### [TO-DO ITEM]
Only the lines from the one containing "ь 10 мл в распылитель, взболтать" through the one containing "Freispielmaterial" should be printed, exactly as they appear below, with both ends included.

Extracted page text data
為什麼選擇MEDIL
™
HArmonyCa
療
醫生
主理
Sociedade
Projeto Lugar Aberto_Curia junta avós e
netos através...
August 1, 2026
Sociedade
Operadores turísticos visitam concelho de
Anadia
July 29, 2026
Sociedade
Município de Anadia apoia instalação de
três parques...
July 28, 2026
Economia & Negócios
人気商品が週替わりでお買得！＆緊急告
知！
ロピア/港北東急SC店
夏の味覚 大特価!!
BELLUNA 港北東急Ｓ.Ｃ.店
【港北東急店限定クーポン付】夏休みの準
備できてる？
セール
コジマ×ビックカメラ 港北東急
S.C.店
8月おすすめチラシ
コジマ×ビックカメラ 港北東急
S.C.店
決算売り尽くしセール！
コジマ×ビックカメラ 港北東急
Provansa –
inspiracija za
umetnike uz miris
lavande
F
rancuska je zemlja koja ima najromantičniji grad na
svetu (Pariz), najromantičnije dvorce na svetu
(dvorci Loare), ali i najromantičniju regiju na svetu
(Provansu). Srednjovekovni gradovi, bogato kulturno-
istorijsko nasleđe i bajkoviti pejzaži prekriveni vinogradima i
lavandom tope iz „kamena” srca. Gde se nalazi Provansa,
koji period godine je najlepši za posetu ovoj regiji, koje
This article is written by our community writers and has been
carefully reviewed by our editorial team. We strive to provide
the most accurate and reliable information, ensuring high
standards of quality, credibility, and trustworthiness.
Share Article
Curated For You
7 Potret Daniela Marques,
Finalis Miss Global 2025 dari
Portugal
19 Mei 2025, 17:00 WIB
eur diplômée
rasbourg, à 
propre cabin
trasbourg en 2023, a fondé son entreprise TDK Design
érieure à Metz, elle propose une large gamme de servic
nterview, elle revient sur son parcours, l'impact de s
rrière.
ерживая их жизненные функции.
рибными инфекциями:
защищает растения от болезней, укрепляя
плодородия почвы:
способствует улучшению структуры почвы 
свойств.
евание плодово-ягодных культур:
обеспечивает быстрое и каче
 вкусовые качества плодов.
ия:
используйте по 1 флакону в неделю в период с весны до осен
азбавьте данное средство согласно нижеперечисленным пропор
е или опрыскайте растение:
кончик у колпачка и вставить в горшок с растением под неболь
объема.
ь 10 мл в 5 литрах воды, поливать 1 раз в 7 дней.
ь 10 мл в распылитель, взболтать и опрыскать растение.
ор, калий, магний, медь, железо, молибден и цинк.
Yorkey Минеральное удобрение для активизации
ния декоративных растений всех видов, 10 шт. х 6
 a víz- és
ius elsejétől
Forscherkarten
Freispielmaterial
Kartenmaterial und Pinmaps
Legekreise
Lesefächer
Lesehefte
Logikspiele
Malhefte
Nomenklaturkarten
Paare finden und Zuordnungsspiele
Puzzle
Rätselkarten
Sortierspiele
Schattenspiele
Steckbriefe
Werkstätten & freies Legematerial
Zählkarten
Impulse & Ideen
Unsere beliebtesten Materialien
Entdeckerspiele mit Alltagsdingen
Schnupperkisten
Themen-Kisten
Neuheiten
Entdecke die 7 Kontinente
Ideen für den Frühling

### [EXERCISE RESPONSE]
ь 10 мл в распылитель, взболтать и опрыскать растение.
ор, калий, магний, медь, железо, молибден и цинк.
Yorkey Минеральное удобрение для активизации
ния декоративных растений всех видов, 10 шт. х 6
 a víz- és
ius elsejétől
Forscherkarten
Freispielmaterial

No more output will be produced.